Der Schlüssel zu stabilen Routen:

👉 AllowedIPs pro Homeserver nur /32

Beispiel:

  • AllowedIPs = 10.10.0.2/32
  • AllowedIPs = 10.10.0.3/32
  • AllowedIPs = 10.10.0.4/32

Damit gibt es:

  • keine Überschneidungen
  • keine Routing‑Konflikte
  • keine versehentlichen Default‑Routen

Das ist die minimalistische, aber perfekte Lösung.


5. Jeder Homeserver hat sein eigenes Schlüsselpaar

Das ist wichtig für Sicherheit und Übersichtlichkeit:

  • Jeder Homeserver generiert ein eigenes Private/Public‑Key‑Paar
  • Der VPS trägt jeden Public Key als eigenen Peer ein
  • Alle Homeserver verwenden denselben VPS‑Public‑Key

Das ist kein Problem — das ist genau so vorgesehen.
Der VPS unterscheidet die Homeserver über deren Public Keys, nicht über Ports oder Subnetze.

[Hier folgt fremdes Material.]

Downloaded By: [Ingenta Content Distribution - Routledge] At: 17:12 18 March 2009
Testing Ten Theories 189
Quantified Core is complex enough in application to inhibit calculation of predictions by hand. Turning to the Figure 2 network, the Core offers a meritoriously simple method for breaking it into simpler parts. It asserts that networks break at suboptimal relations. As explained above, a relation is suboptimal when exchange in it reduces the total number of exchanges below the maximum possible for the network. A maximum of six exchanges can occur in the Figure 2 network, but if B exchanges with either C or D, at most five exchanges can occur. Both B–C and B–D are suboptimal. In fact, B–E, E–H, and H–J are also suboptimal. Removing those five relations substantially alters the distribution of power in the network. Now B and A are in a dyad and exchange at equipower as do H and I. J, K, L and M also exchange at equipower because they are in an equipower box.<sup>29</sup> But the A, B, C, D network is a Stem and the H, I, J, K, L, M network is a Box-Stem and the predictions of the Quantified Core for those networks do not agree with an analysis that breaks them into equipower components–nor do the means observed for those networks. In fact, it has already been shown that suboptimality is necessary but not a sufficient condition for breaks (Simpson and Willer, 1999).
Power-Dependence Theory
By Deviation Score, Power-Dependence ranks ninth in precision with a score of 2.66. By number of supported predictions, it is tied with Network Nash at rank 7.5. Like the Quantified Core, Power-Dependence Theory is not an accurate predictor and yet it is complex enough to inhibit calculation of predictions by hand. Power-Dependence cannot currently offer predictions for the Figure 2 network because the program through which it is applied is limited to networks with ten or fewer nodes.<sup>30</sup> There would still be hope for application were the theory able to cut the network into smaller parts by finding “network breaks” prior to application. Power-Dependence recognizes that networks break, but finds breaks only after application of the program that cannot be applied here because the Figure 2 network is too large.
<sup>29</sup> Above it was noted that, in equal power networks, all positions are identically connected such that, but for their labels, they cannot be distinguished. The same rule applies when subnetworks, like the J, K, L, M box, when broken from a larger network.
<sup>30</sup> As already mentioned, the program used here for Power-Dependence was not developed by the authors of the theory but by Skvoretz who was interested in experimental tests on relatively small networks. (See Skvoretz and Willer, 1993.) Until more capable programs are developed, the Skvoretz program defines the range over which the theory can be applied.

6. NAT und Firewall bleiben übersichtlich

Weil es nur ein WG‑Interface gibt:

  • NAT wird nur einmal definiert
  • Firewall‑Regeln bleiben klar
  • Docker‑NAT kollidiert nicht
  • Routing bleibt deterministisch

Das verhindert Wildwuchs und sorgt für langfristige Stabilität.


7. Die wichtigsten Regeln auf einen Blick

✔ Ein WG‑Interface auf dem VPS

✔ Ein gemeinsames WG‑Subnetz

✔ Eine eindeutige IP pro Homeserver

✔ AllowedIPs nur /32

✔ Ein VPS‑Public‑Key für alle Homeserver

✔ Ein eigenes Schlüsselpaar pro Homeserver

✔ NAT nur einmal

✔ Keine parallelen WG‑Interfaces auf dem VPS

Wenn man diese Regeln einhält, kann ein VPS problemlos:

  • 2 Homeserver
  • 5 Homeserver
  • 20 Homeserver

…stabil und sauber bedienen.


Fazit

Ein VPS kann ohne Weiteres mehrere Homeserver über WireGuard anbinden — und zwar sicher, performant und ohne Chaos.
Der Schlüssel liegt nicht in komplizierten Setups, sondern in einer klaren, reduzierten Architektur:

Ein Interface, ein Subnetz, klare Peers, eindeutige IPs.

Wer diese Prinzipien beachtet, baut ein Zero‑Trust‑Netzwerk, das nicht nur funktioniert, sondern auch langfristig wartbar bleibt.